Cities on the move - 2727 kilometers Bottari Truck, 1997 - 11 days journey throughout Korea. Photo by Lee Sang Gil.

Mind Space
Samsung Museum of Modern Art

Ahn So Yeon, 2003

Kimsooja transforms the quotidian act of sewing and traditional cloths into art that embraces life and society. She has exhibited her art all over the world, including many prominent international art biennales such as Venice, Sao Paolo, and Lyon. It was sometime in the early 1980s, Kim recalls, that she came to realize cloth as a new artistic medium, while sewing a blanket cover with her mother. In the act of sewing, which necessarily accompanies the material of cloth, Kim also discovered a possibility of overcoming the limitations of the "surface plane" — the concept to which the modernist-dominated art world still was fettered. Through the late 1980s, she produced a series of works — drawings and paintings done on unstretched cloths — to break away from the painting canvas, but these works were still an extension of 2-dimensional painting. In the early 1990s, Kim began to produce the series titled Deductive Objects; she took traditional everyday objects such as a doorframe, an A-frame, and a bobbin, and swathed them with cloths, in the process reassuring the objects’ basic structures. With this series of works, Kim reached a turning point in her art, in which cloth is no longer treated as a 2-dimensional pictorial surface, but a material open to many 3-dimensional potentials.

Kim’s encounter with the bottari (a bundle of household belongings wrapped in traditional Korean bedcovers), for which she would be widely known, took place rather fortuitously when she was in artist’s residency at P.S.1, New York. One day, Kim began to see wrapped bundles"bottaris"she had collected in a corner of her studio with a new eye. Kim states that the bottari turns flat cloths into a three-dimensional object through the simple act of "wrapping" — a method of making that is both painterly and sculptural; the bottari is a flat surface turned into a volumetric object, and can also further evoleve into an installation when located in specific place. Although she was initially interested in cloth as an alternative to the modernist flat surface, Kimsooja soon came to understand the material’s infinite possibilities through her exploration of its multi-faceted character. It was through her discovery of the bottari, the form that can flexibly adapt to different environments, that her work began to develop spatially.
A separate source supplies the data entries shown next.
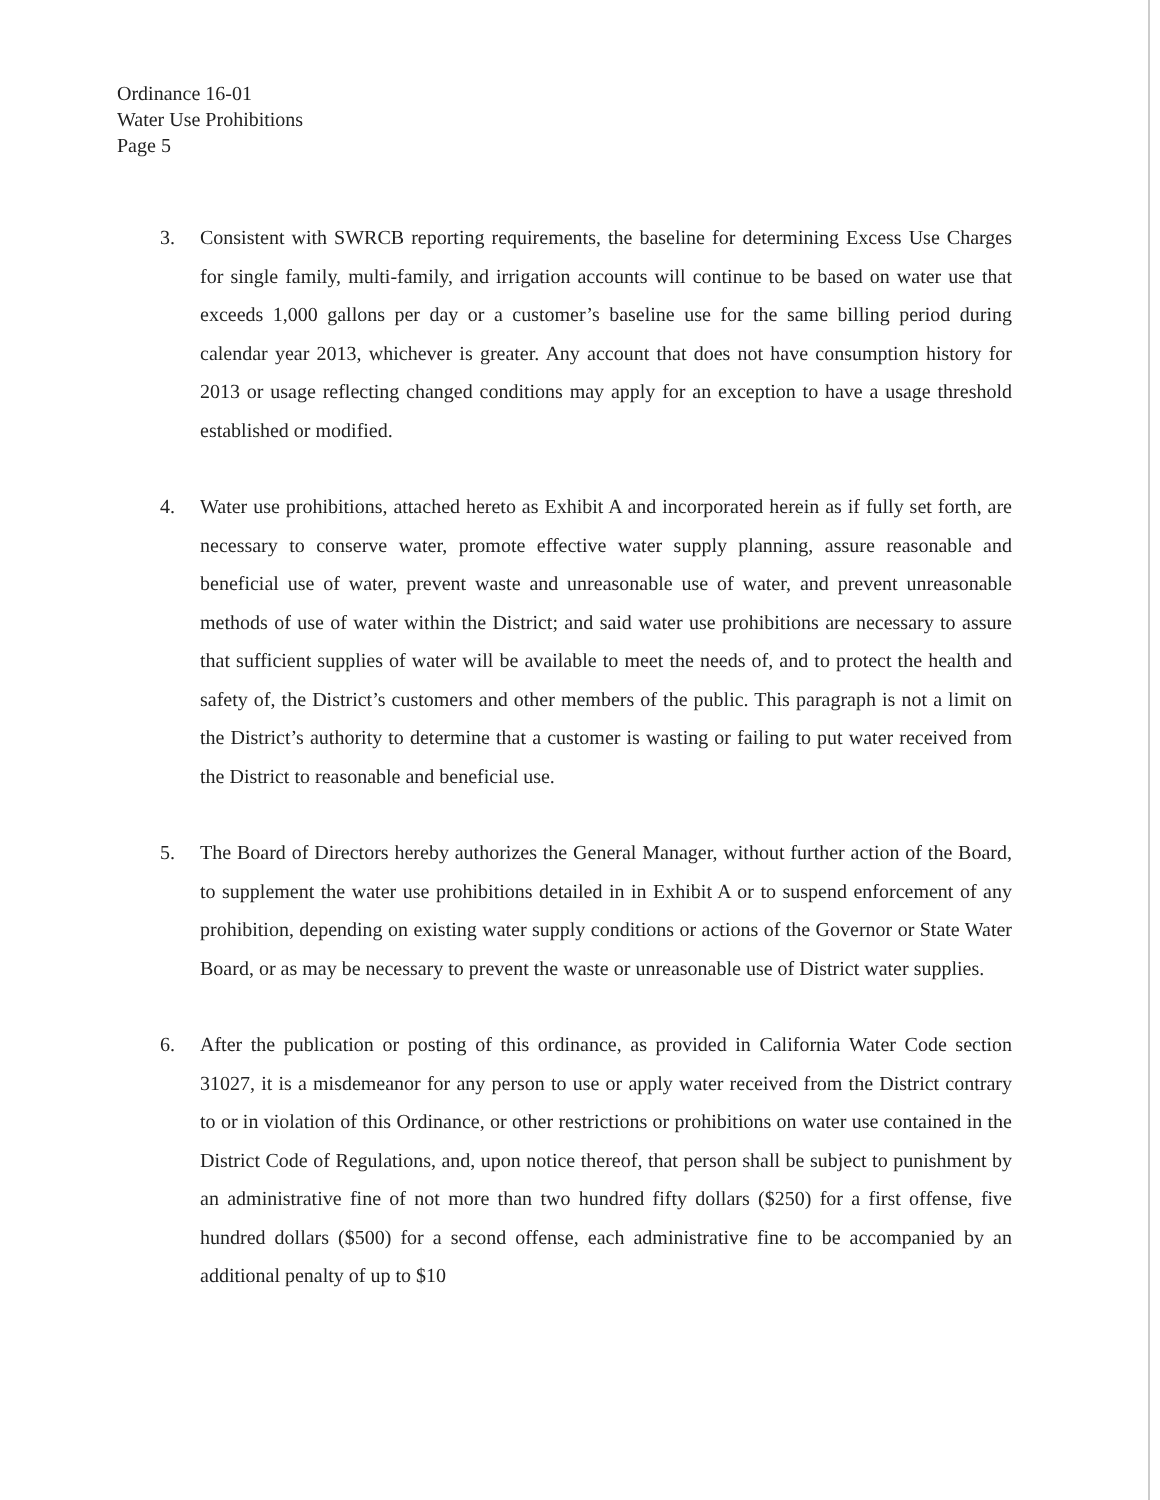Ordinance 16-01
Water Use Prohibitions
Page 5
3. Consistent with SWRCB reporting requirements, the baseline for determining Excess Use Charges for single family, multi-family, and irrigation accounts will continue to be based on water use that exceeds 1,000 gallons per day or a customer’s baseline use for the same billing period during calendar year 2013, whichever is greater. Any account that does not have consumption history for 2013 or usage reflecting changed conditions may apply for an exception to have a usage threshold established or modified.
4. Water use prohibitions, attached hereto as Exhibit A and incorporated herein as if fully set forth, are necessary to conserve water, promote effective water supply planning, assure reasonable and beneficial use of water, prevent waste and unreasonable use of water, and prevent unreasonable methods of use of water within the District; and said water use prohibitions are necessary to assure that sufficient supplies of water will be available to meet the needs of, and to protect the health and safety of, the District’s customers and other members of the public. This paragraph is not a limit on the District’s authority to determine that a customer is wasting or failing to put water received from the District to reasonable and beneficial use.
5. The Board of Directors hereby authorizes the General Manager, without further action of the Board, to supplement the water use prohibitions detailed in in Exhibit A or to suspend enforcement of any prohibition, depending on existing water supply conditions or actions of the Governor or State Water Board, or as may be necessary to prevent the waste or unreasonable use of District water supplies.
6. After the publication or posting of this ordinance, as provided in California Water Code section 31027, it is a misdemeanor for any person to use or apply water received from the District contrary to or in violation of this Ordinance, or other restrictions or prohibitions on water use contained in the District Code of Regulations, and, upon notice thereof, that person shall be subject to punishment by an administrative fine of not more than two hundred fifty dollars ($250) for a first offense, five hundred dollars ($500) for a second offense, each administrative fine to be accompanied by an additional penalty of up to $10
In her 1997 video work Cities on the Move - 2727 km bottari truck, she traveled throughout the countryside of Korea for 11 days in a small truck piled high with bottaris in the back. This work is an eloquent testimony to how her work went through the processes of painting, object, and installation, gradually exploding out of the gallery walls. Kim moved often when she was a child because her father, who was a serviceman, had frequent job transfers. In that sense, Cities on the move is a travel through the memories of her own childhood. At the same time, it is a metaphor for her current state of being, an artist who constantly travels for work to different places in the world, and the work expresses the sensibilities of "on the move" and "itinerant" inherent in the bottari. When the video protion of the work, accompanied by the bottari truck, were shown at the 1998 Bienal do Sao Paolo and the 1999 La Biennale di Venezia, Kimsooja became known in the art world as the so-called bottari artist who poses the questions of identity, mobility, borderlessness, and nomadism.

The main methodology of her artmaking"sewing"also went through subsequent evolutionary processes. In more recent years, sewing for Kim has become a conceptual act, without an actual needle or thread, of forming and mediating relations. Pointing to the function of "healing" which the needle possesses, the artist compares her own being to the needle. For Kim, sewing is "like breathing, or communicating" and is an act of bringing separate beings together by linking them, one stitch at a time. The needle is a mediator that travels in the gap, closing it. But when the needle completes its work, the trace of its labor remains only as the thread which it was attached to. The artist identifies with the needle, then in the sense that when her role as mediator is finished, her being becomes "Nothing".

The artist as the needle appears again and again in A Needle Woman (1999-2000), a series of video works which records Kim’s repeated performances on the streets of Shibuya (Tokyo), Shanghai, Delhi, and New York. In all these videos, Kimsooja stands motionless, with her back facing the camera and her front facing the oncoming traffic of pedestrians. The bypassing people’s responses captured by the camera’s eye are varied depending on the location of the performance. The work is a manifestation of the artist’s wish to sew the self and the others, and the self and the world into relationships, using her own body as the medium. Kim explains A Needle Woman as follows: "the artist’s body, as a medium, or a barometer or a compass, forms only unseen links between people passing by it, but in the end, it becomes alienated and almost disappears into the state of nothingness, like an invisible man." Earlier, Kimsooja’s art developed cloths (an irreplaceable part of our lives) and sewing (traditionally women’s labor) into the general human context through her art. Now, she sees her art as a metaphor, and in it, she wishes to make relationships of healing, cleansing, and ultimately, embrace.